一.概述及设计目标
分布式文件系统是为了让文件多副本存储,当某个节点瘫痪,在另外的节点可以访问到副本,提高系统可靠性。这是传统的设计方法。但也存在缺点:
1)不管文件多大,都存储在一个节点上,在进行数据处理的时候很难进行并行处理,节点成为网络瓶颈,很难进行大数据处理;
2)存储负载不均衡,每个节点利用率很低
什么是HDFS?
Hadoop实现了一个分布式文件系统(Hadoop Distributed File System),简称HDFS
源于Google的GFS论文
HDFS的设计目标
巨大的分布式文件系统
运行在普通廉价的硬件上
易扩展
架构图:
一个文件会被拆分成多个Block
blocksize:128M
130M==>2个Block:128M 和 2M
NN:
1)负责客户端请求的响应
2)元数据的管理
DN:
1)存储用户的文件对应的数据块(Block)
2)要定期向NN发送心跳信息,汇报本身及其所有的block信息,健康状况
一个典型的部署架构是运行一个NameNode节点,集群里每一个其他机器运行一个DataNode节点。
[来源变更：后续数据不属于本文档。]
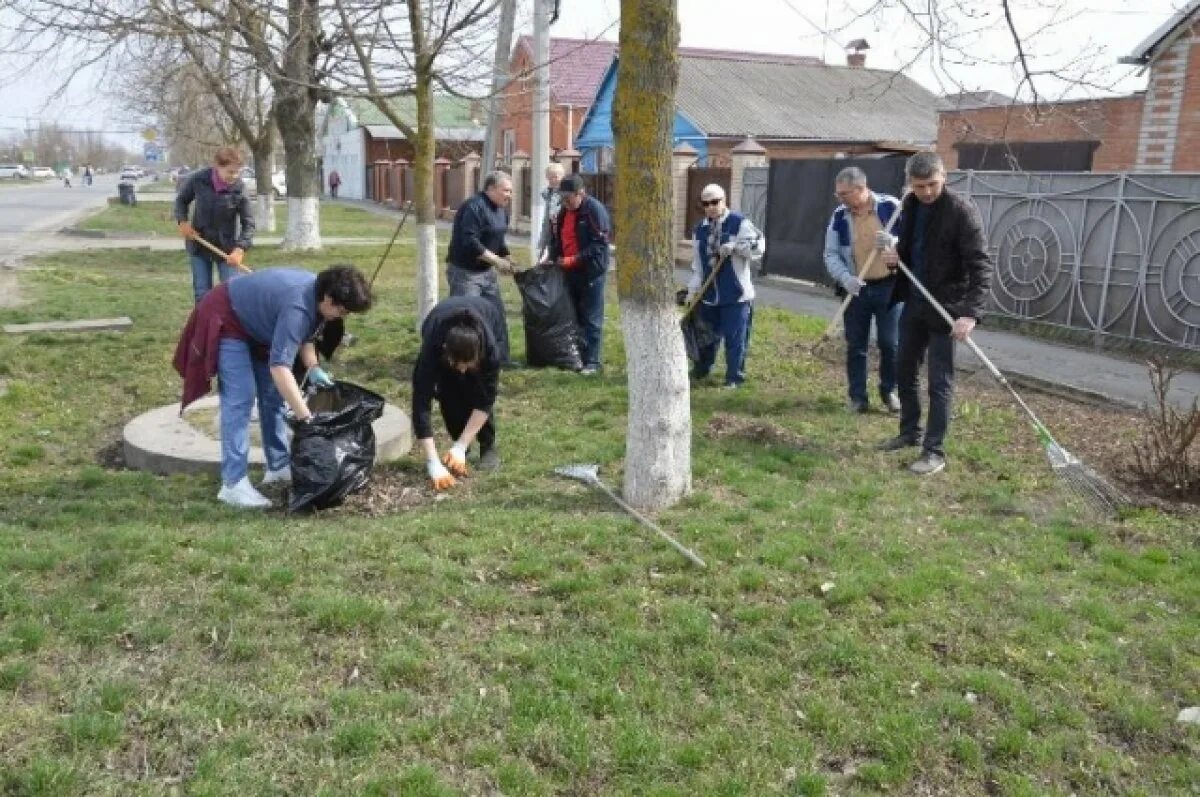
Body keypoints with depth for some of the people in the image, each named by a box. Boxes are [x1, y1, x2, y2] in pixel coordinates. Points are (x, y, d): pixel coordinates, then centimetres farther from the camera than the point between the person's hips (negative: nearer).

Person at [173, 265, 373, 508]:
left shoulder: (315, 294, -10)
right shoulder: (297, 308, -38)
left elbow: (305, 335, 9)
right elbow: (280, 367, -43)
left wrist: (313, 368, -8)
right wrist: (306, 417, -44)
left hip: (254, 323, 10)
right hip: (225, 320, -10)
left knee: (273, 394, 9)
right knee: (241, 398, -18)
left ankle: (278, 467, 18)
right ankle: (233, 484, -19)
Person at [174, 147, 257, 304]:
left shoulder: (239, 189, -17)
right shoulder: (198, 179, -13)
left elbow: (248, 223, -15)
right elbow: (181, 199, 8)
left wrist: (240, 248, -29)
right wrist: (182, 221, -9)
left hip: (227, 246, -2)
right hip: (199, 243, 2)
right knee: (202, 293, 7)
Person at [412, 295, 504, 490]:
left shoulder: (489, 346, -42)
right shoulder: (432, 347, -43)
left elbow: (485, 399, -32)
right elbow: (421, 404, -42)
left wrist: (460, 447, -36)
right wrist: (433, 464, -47)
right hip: (441, 327, 1)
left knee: (479, 390, -22)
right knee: (447, 392, -19)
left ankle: (488, 447, -3)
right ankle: (459, 447, 2)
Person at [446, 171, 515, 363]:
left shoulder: (502, 210, 9)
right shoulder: (474, 207, -21)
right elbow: (469, 242, -29)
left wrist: (506, 260, 3)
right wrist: (497, 260, -27)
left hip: (487, 271, 9)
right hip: (464, 271, -9)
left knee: (497, 314, 13)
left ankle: (501, 357, 23)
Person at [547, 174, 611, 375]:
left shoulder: (595, 210, -13)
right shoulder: (563, 212, 12)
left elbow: (600, 244, -18)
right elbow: (556, 238, 21)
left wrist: (574, 259, -20)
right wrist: (556, 258, 3)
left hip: (591, 272, -8)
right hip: (570, 271, 8)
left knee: (591, 318, -3)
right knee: (574, 316, 13)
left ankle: (592, 361, 1)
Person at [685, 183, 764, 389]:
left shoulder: (740, 223, -6)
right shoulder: (700, 229, 10)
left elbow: (758, 247, -14)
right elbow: (697, 265, 12)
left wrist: (734, 246, -26)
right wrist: (692, 291, 8)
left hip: (736, 294, -5)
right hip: (708, 294, 5)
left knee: (735, 338, -2)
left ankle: (734, 377, 9)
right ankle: (701, 369, 35)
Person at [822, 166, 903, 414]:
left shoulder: (891, 207, -9)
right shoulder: (839, 216, -2)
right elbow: (831, 254, 1)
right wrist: (844, 277, -16)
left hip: (889, 286, -2)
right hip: (856, 289, 2)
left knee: (890, 343, 3)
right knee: (855, 345, 7)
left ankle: (889, 391, 23)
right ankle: (858, 396, 19)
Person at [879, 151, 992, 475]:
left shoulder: (961, 210, -18)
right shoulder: (910, 204, 4)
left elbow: (980, 264, -22)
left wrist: (971, 312, -32)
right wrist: (896, 252, -5)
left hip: (945, 307, -7)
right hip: (913, 302, 7)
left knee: (939, 382, -2)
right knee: (904, 371, 16)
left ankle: (934, 451, 6)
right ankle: (910, 432, 32)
实际生产环境中建议:NameNode、DataNode部署在不同节点上。
二.单机的伪分布式集群搭建
环境:Centos7
1.jdk安装
省略
2.安装SSH
sudo yum install ssh
ssh-keygen -t rsa
cp ~/.ssh/id_rsa.pub ~/.ssh/authorized_keys
3.安装hadoop
1)官网下载,我选择的版本是第三方商业化版本cdh,hadoop-2.6.0-cdh5.7.0。
2)解压 tar -zxvf hadoop-2.6.0-cdh5.7.0.tar.gz -C ~/app/
4.配置文件修改
etc/hadoop/core-site.xml:
<configuration>
<property>
<name>fs.defaultFS</name>
<value>hdfs://192.168.56.102:8020</value>
</property>
<property>
<name>hadoop.tmp.dir</name>
<value>/root/app/tmp</value>
</property>
</configuration>
hdfs-site.xml:
<configuration>
<property>
<name>dfs.replication</name>
<value>1</value>
</property>
</configuration>
5.启动hdfs
格式化(第一次执行即可):
cd bin
./hadoop namenode -format
cd sbin
./start-dfs.sh
验证是否成功:
jps
Jps
SecondaryNameNode
DataNode
NameNode
或者浏览器验证:http://192.168.56.102:50070
6.停止hdfs
cd sbin
./stop-dfs.sh
三.Java API操作HDFS文件
IDEA+Maven创建Java工程
添加HDFS相关依赖–pom.xml
<?xml version="1.0" encoding="UTF-8"?>
<project xmlns="http://maven.apache.org/POM/4.0.0" xmlns:xsi="http://www.w3.org/2001/XMLSchema-instance"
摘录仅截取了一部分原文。